#### Assignment:
Scan the data for "them" and copy the lines it appears in.

───

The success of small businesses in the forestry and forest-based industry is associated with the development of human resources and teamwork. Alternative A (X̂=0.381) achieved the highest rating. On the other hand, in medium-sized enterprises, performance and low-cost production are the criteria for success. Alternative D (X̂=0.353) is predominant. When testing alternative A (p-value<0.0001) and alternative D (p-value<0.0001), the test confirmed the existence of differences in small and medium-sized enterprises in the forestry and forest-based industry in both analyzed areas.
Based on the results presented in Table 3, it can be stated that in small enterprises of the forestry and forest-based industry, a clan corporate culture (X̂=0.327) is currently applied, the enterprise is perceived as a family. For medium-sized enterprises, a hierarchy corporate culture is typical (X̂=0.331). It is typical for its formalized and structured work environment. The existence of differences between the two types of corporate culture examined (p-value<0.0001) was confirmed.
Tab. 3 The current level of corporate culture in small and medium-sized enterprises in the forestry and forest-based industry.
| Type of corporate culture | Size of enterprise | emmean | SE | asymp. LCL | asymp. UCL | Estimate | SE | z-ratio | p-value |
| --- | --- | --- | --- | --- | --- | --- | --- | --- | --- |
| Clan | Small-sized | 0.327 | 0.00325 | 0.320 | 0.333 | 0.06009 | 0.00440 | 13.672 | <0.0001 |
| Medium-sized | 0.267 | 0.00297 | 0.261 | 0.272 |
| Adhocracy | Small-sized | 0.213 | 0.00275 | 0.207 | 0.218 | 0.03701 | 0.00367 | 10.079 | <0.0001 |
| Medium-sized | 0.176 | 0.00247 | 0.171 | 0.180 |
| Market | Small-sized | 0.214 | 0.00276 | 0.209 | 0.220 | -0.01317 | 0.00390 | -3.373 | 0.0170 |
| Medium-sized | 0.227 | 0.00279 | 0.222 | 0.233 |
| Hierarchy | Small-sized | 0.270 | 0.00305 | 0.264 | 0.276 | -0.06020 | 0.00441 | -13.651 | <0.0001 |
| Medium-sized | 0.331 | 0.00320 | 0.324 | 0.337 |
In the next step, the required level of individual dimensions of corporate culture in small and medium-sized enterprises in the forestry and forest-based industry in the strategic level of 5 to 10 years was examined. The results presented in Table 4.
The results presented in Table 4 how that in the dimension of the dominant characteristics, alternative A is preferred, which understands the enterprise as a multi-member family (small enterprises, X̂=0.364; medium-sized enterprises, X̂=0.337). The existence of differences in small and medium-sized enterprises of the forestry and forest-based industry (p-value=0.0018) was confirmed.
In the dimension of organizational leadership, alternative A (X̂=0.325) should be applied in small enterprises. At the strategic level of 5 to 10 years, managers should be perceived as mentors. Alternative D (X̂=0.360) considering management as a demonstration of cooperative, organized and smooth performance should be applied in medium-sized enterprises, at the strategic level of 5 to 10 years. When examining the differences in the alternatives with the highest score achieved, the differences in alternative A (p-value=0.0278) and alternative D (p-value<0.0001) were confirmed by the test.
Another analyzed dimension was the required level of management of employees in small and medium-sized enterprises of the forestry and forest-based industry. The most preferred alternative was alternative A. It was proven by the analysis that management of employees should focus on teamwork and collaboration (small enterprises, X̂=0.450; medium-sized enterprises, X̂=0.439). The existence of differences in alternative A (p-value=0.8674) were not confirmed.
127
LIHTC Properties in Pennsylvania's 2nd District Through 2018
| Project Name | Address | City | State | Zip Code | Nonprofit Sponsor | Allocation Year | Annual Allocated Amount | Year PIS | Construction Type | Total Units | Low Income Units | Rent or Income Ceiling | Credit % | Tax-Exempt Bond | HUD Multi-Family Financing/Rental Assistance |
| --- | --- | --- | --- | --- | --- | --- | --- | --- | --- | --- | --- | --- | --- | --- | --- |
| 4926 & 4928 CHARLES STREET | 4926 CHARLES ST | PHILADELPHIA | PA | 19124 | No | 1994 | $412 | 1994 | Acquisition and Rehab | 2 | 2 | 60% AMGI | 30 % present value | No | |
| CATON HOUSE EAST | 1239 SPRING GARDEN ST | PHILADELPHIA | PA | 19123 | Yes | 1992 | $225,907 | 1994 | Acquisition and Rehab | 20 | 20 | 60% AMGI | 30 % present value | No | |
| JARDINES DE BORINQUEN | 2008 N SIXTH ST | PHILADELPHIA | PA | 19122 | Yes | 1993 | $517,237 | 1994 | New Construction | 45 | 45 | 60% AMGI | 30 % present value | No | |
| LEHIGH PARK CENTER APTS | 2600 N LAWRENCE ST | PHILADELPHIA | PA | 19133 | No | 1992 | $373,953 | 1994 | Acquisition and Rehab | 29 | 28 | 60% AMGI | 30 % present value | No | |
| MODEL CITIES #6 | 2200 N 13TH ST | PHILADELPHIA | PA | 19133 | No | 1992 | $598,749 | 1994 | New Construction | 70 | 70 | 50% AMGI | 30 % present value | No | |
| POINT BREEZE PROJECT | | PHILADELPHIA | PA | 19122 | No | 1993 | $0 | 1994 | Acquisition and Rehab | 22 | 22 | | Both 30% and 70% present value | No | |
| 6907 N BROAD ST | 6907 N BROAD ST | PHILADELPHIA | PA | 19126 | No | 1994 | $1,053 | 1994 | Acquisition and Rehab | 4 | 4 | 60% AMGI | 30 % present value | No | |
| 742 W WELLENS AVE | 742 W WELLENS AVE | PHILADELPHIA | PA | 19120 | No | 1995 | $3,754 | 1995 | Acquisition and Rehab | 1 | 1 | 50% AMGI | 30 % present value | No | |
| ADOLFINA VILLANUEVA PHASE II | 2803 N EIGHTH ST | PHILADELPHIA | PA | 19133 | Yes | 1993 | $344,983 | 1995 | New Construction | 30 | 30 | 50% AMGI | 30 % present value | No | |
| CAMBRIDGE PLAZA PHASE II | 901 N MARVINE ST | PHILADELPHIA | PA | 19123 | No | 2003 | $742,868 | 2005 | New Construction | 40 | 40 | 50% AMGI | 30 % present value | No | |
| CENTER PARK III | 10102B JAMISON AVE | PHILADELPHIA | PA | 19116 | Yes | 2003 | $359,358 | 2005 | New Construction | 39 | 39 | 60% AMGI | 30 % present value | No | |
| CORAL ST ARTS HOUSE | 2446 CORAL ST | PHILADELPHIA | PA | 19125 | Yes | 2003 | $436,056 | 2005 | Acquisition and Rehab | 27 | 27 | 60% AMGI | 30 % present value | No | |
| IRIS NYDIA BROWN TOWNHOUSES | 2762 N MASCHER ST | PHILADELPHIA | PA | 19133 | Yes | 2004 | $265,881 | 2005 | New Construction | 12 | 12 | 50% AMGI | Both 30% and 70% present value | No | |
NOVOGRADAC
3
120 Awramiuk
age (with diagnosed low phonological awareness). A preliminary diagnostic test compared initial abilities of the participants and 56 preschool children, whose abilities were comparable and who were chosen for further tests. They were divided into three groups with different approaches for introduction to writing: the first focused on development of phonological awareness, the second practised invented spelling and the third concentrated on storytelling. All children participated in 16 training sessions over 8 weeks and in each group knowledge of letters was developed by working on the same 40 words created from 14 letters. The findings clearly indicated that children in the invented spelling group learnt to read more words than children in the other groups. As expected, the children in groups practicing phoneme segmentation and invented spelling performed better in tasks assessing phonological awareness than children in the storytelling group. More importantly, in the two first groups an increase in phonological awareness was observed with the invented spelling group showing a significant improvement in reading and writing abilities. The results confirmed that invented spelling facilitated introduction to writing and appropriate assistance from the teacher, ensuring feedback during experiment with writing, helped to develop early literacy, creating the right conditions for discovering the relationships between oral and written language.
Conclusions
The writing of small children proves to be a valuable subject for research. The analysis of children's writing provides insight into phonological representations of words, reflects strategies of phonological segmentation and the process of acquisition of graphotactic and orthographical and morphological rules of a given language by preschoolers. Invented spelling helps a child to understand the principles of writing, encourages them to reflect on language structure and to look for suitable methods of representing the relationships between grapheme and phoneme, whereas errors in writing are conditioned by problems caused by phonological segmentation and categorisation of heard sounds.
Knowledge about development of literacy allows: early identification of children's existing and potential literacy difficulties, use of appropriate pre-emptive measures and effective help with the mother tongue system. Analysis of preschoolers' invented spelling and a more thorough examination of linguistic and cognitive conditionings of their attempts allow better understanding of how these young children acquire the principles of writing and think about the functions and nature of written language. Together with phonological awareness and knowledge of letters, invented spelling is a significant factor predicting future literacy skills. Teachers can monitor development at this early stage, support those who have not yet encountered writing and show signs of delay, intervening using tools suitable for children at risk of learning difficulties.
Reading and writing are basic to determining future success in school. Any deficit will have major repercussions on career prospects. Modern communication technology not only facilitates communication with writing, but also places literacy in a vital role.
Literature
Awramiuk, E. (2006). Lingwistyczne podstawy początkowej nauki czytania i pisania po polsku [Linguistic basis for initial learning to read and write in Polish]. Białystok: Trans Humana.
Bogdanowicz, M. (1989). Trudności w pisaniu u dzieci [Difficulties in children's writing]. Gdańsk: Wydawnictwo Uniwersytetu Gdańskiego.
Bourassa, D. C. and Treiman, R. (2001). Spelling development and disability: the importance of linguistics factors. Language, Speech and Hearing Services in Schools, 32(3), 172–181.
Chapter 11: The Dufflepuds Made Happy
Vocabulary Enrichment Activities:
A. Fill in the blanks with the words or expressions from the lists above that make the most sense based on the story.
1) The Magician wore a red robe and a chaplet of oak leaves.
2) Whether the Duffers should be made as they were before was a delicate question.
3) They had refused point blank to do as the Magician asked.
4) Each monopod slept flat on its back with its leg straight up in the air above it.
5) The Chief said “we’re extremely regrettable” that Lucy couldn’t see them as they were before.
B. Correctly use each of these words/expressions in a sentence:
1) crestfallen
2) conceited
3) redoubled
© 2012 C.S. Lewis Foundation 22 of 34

───

#### Reply to the exercise:
The writing of small children proves to be a valuable subject for research. The analysis of children's writing provides insight into phonological representations of words, reflects strategies of phonological segmentation and the process of acquisition of graphotactic and orthographical and morphological rules of a given language by preschoolers. Invented spelling helps a child to understand the principles of writing, encourages them to reflect on language structure and to look for suitable methods of representing the relationships between grapheme and phoneme, whereas errors in writing are conditioned by problems caused by phonological segmentation and categorisation of heard sounds.
5) The Chief said “we’re extremely regrettable” that Lucy couldn’t see them as they were before.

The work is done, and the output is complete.